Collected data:
....

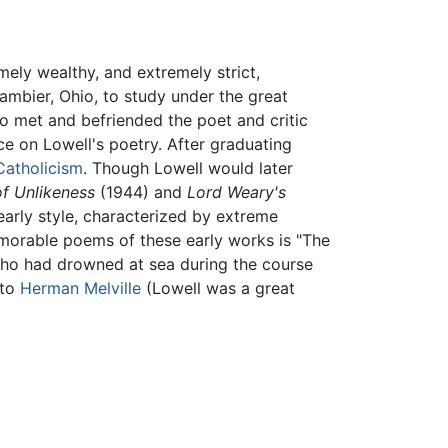
ely wealthy, and extremely strict,
ambier, Ohio, to study under the great
o met and befriended the poet and critic
ce on Lowell's poetry. After graduating
Catholicism
. Though Lowell would later
f Unlikeness
(1944) and
Lord Weary's
early style, characterized by extreme
morable poems of these early works is "The
who had drowned at sea during the course
 to
Herman Melville
(Lowell was a great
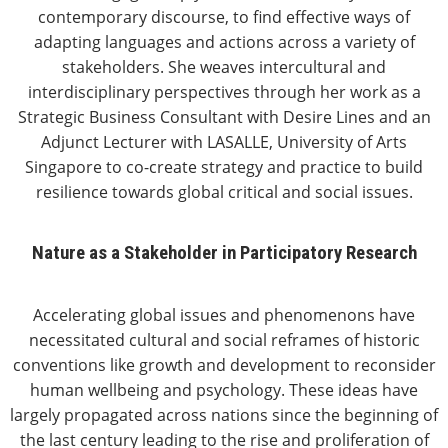
contemporary discourse, to find effective ways of
adapting languages and actions across a variety of
stakeholders. She weaves intercultural and
interdisciplinary perspectives through her work as a
Strategic Business Consultant with Desire Lines and an
Adjunct Lecturer with LASALLE, University of Arts
Singapore to co-create strategy and practice to build
resilience towards global critical and social issues.
Nature as a Stakeholder in Participatory Research
Accelerating global issues and phenomenons have
necessitated cultural and social reframes of historic
conventions like growth and development to reconsider
human wellbeing and psychology. These ideas have
largely propagated across nations since the beginning of
the last century leading to the rise and proliferation of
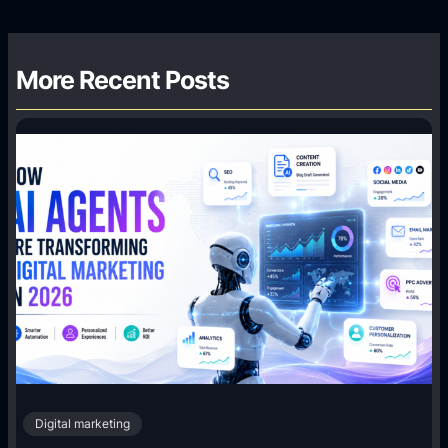
More Recent Posts
Digital marketing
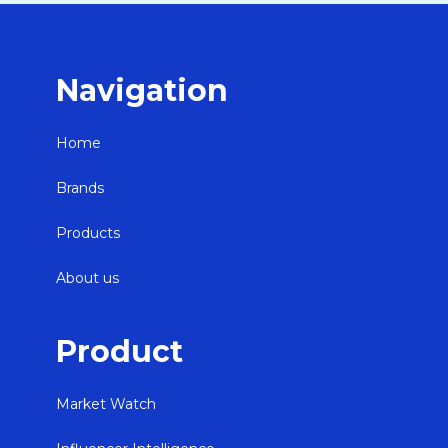
Navigation
Home
Brands
Products
About us
Product
Market Watch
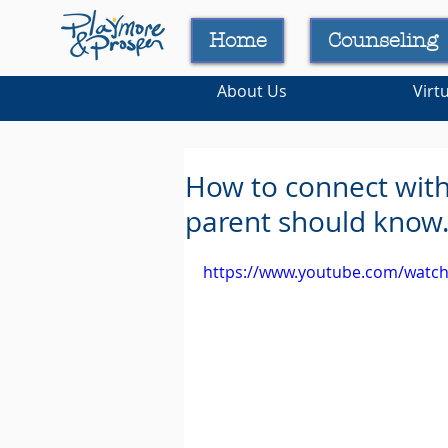
Home
Counseling
About Us
Virt
How to connect with 
parent should know
https://www.youtube.com/watc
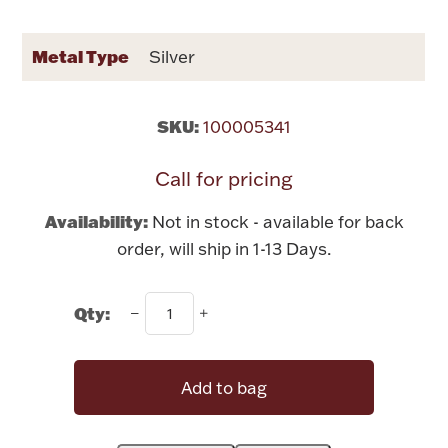
Rattles & Teethers
Metal Type
Silver
Easter
Silver Bullion
SKU:
100005341
Call for pricing
Drinkware
Fashion Jewelry
Availability:
Not in stock - available for back
Bowls, Centerpieces & Trays
order, will ship in 1-13 Days.
Qty:
Militaria
Add to bag
Brushes & Combs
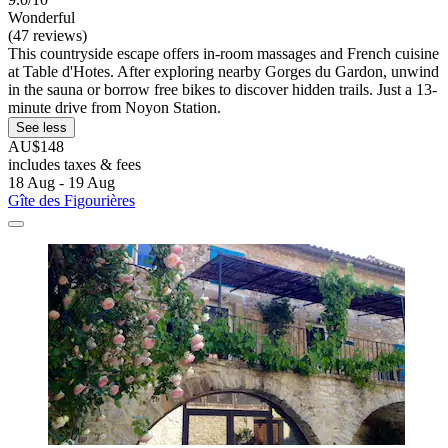
Wonderful
(47 reviews)
This countryside escape offers in-room massages and French cuisine
at Table d'Hotes. After exploring nearby Gorges du Gardon, unwind
in the sauna or borrow free bikes to discover hidden trails. Just a 13-
minute drive from Noyon Station.
See less
AU$148
includes taxes & fees
18 Aug - 19 Aug
Gîte des Figourières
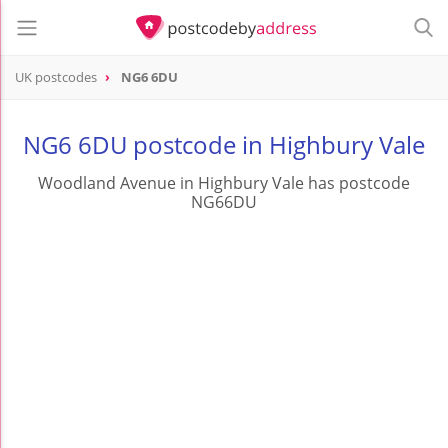
UK postcodes
NG6 6DU
postcode
NG6 6DU
NG6 6DU postcode in Highbury Vale
Woodland Avenue in Highbury Vale has postcode
NG66DU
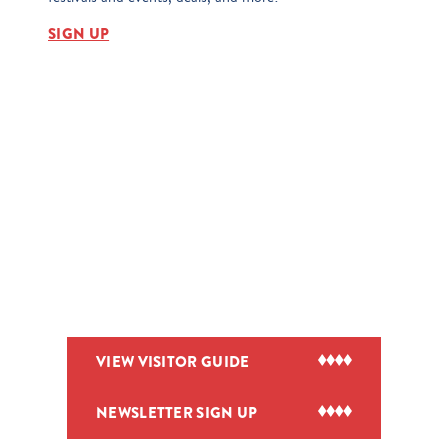
SIGN UP
VIEW VISITOR GUIDE
NEWSLETTER SIGN UP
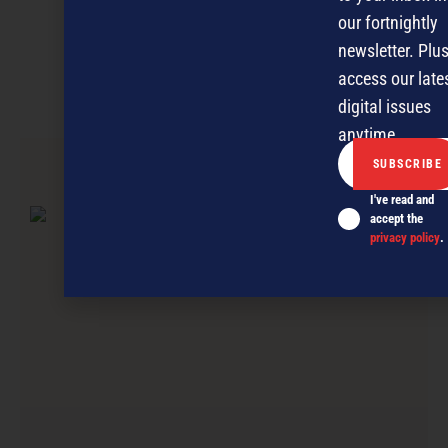
Discover more
our fortnightly
newsletter. Plus
MAGAZINE
EVENTS
THE DAVID AWARDS
access our late
PODCASTS
NEWSLETTER
OFFERS
digital issues
anytime.
PREVIOUS ARTICLE
I've read and
accept the
privacy policy
.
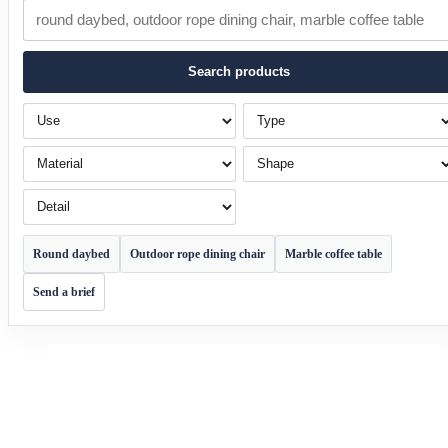
Search products
Use
Type
Material
Shape
Detail
Round daybed
Outdoor rope dining chair
Marble coffee table
Send a brief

....

### Required work
Rewrite the entries from the line with "UK postcodes" through the end of the entries, putting "Round sofa" in place of "Round daybed" and keeping everything else the same. Leave the pictures out of your answer.

### Written reply
UK postcodes
NG6 6DU
postcode
NG6 6DU
NG6 6DU postcode in Highbury Vale
Woodland Avenue in Highbury Vale has postcode
NG66DU
SIGN UP
VIEW VISITOR GUIDE
NEWSLETTER SIGN UP
Discover more
our fortnightly
newsletter. Plus
MAGAZINE
EVENTS
THE DAVID AWARDS
access our late
PODCASTS
NEWSLETTER
OFFERS
digital issues
anytime.
PREVIOUS ARTICLE
I've read and
accept the
privacy policy
.
Search products
Use
Type
Material
Shape
Detail
Round sofa
Outdoor rope dining chair
Marble coffee table
Send a brief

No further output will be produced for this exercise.